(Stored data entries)
☆ ☆ ☆

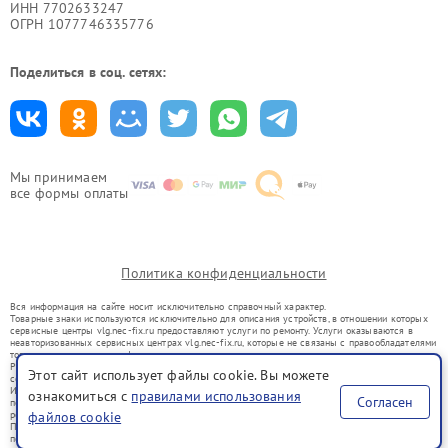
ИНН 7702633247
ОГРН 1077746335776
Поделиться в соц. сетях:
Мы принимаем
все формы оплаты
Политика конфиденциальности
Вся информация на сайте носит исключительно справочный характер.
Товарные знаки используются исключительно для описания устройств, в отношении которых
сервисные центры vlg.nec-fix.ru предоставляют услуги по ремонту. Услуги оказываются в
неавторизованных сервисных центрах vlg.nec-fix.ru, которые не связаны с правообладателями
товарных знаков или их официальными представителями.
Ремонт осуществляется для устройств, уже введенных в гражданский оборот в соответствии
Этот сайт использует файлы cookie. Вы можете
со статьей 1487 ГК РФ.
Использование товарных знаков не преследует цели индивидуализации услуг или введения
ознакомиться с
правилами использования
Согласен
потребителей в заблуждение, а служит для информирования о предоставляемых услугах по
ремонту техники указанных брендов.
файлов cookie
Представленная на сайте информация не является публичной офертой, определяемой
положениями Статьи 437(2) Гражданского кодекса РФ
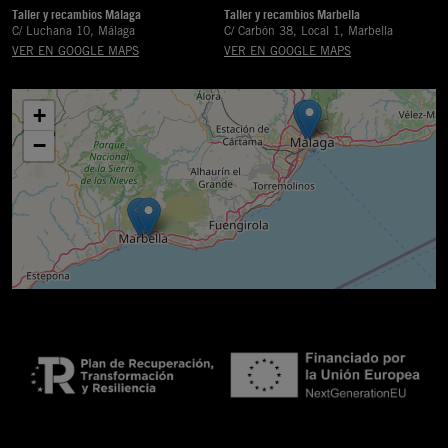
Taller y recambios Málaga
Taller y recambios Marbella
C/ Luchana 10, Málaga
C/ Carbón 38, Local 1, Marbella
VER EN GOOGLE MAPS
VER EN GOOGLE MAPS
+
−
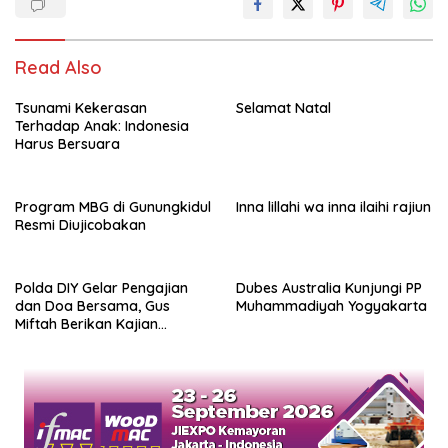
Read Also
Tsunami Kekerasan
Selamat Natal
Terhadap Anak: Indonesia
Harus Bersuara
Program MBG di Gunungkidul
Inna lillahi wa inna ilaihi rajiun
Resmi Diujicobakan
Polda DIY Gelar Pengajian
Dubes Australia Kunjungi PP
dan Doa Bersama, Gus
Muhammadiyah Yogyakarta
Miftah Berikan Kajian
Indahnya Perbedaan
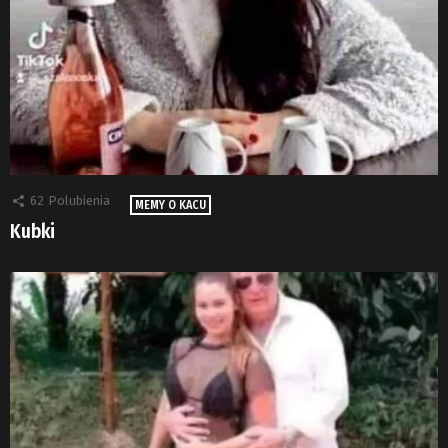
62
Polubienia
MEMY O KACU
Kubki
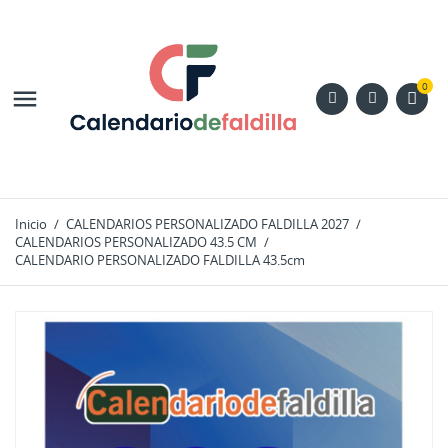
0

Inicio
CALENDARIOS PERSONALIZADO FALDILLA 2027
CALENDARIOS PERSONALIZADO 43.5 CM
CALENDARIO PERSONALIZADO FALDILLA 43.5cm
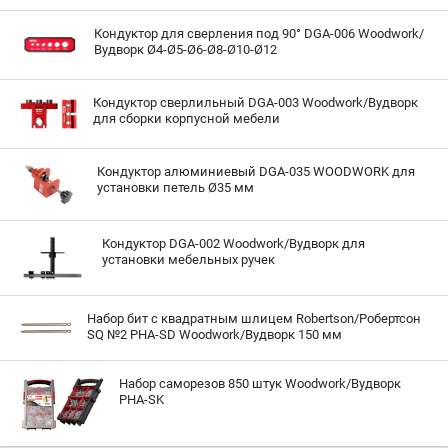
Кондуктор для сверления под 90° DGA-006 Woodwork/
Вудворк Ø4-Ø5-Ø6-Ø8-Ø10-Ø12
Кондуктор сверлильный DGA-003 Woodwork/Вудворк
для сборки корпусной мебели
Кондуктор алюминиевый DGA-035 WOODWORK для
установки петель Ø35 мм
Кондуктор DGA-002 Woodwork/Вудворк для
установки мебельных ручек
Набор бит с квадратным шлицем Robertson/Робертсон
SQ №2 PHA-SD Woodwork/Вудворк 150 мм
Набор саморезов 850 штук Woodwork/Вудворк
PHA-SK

☆ ☆ ☆

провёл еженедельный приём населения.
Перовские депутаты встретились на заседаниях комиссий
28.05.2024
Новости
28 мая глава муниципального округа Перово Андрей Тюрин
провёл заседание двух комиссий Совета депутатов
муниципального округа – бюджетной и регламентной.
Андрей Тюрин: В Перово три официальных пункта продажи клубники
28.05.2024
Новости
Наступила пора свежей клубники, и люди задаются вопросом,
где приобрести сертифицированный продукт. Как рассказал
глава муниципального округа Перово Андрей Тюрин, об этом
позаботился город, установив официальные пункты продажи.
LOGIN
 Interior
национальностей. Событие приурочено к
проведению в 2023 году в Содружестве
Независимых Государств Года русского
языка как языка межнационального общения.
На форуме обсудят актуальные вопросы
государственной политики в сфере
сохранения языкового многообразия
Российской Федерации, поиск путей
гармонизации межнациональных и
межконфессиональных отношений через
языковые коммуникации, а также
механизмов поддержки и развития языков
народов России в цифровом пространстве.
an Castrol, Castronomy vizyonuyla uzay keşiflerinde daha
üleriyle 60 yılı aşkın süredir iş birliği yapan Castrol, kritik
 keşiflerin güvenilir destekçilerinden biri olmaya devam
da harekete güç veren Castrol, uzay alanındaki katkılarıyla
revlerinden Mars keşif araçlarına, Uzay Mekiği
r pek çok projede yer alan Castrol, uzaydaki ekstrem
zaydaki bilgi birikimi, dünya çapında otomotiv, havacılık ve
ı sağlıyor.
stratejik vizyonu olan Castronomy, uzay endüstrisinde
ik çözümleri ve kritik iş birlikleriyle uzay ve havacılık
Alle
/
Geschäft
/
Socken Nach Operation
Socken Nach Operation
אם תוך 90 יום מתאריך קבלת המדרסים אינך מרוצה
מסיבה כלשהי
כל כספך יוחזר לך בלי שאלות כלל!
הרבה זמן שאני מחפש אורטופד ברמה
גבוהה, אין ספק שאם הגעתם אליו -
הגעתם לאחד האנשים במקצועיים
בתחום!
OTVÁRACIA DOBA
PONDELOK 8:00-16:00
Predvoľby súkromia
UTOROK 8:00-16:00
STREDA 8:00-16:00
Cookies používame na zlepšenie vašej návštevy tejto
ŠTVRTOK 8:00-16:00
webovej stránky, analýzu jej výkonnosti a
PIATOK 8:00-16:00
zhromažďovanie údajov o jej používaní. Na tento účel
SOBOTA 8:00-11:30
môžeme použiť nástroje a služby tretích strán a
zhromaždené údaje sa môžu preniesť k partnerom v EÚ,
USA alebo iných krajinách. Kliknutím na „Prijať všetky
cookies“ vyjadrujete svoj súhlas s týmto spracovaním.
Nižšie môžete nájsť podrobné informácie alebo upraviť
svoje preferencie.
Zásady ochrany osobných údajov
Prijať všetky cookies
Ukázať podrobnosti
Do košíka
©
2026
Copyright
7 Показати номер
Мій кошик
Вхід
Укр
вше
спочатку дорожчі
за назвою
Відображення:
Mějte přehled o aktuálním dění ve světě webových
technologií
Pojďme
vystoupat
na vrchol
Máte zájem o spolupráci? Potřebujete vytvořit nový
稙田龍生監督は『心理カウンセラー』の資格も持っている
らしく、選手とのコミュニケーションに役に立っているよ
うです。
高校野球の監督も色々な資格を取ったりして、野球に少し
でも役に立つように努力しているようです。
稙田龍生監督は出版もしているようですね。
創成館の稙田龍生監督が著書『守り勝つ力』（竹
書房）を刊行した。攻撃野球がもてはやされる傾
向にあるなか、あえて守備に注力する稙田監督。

☆ ☆ ☆

PROBLEM STATEMENT:
Can you output every line of the records, from the one containing "провёл еженедельный приём населения." down to the one containing "USA alebo iných", with both of those lines included and nothing altered?

SOLVED EXERCISE:
провёл еженедельный приём населения.
Перовские депутаты встретились на заседаниях комиссий
28.05.2024
Новости
28 мая глава муниципального округа Перово Андрей Тюрин
провёл заседание двух комиссий Совета депутатов
муниципального округа – бюджетной и регламентной.
Андрей Тюрин: В Перово три официальных пункта продажи клубники
28.05.2024
Новости
Наступила пора свежей клубники, и люди задаются вопросом,
где приобрести сертифицированный продукт. Как рассказал
глава муниципального округа Перово Андрей Тюрин, об этом
позаботился город, установив официальные пункты продажи.
LOGIN
 Interior
национальностей. Событие приурочено к
проведению в 2023 году в Содружестве
Независимых Государств Года русского
языка как языка межнационального общения.
На форуме обсудят актуальные вопросы
государственной политики в сфере
сохранения языкового многообразия
Российской Федерации, поиск путей
гармонизации межнациональных и
межконфессиональных отношений через
языковые коммуникации, а также
механизмов поддержки и развития языков
народов России в цифровом пространстве.
an Castrol, Castronomy vizyonuyla uzay keşiflerinde daha
üleriyle 60 yılı aşkın süredir iş birliği yapan Castrol, kritik
 keşiflerin güvenilir destekçilerinden biri olmaya devam
da harekete güç veren Castrol, uzay alanındaki katkılarıyla
revlerinden Mars keşif araçlarına, Uzay Mekiği
r pek çok projede yer alan Castrol, uzaydaki ekstrem
zaydaki bilgi birikimi, dünya çapında otomotiv, havacılık ve
ı sağlıyor.
stratejik vizyonu olan Castronomy, uzay endüstrisinde
ik çözümleri ve kritik iş birlikleriyle uzay ve havacılık
Alle
/
Geschäft
/
Socken Nach Operation
Socken Nach Operation
אם תוך 90 יום מתאריך קבלת המדרסים אינך מרוצה
מסיבה כלשהי
כל כספך יוחזר לך בלי שאלות כלל!
הרבה זמן שאני מחפש אורטופד ברמה
גבוהה, אין ספק שאם הגעתם אליו -
הגעתם לאחד האנשים במקצועיים
בתחום!
OTVÁRACIA DOBA
PONDELOK 8:00-16:00
Predvoľby súkromia
UTOROK 8:00-16:00
STREDA 8:00-16:00
Cookies používame na zlepšenie vašej návštevy tejto
ŠTVRTOK 8:00-16:00
webovej stránky, analýzu jej výkonnosti a
PIATOK 8:00-16:00
zhromažďovanie údajov o jej používaní. Na tento účel
SOBOTA 8:00-11:30
môžeme použiť nástroje a služby tretích strán a
zhromaždené údaje sa môžu preniesť k partnerom v EÚ,
USA alebo iných krajinách. Kliknutím na „Prijať všetky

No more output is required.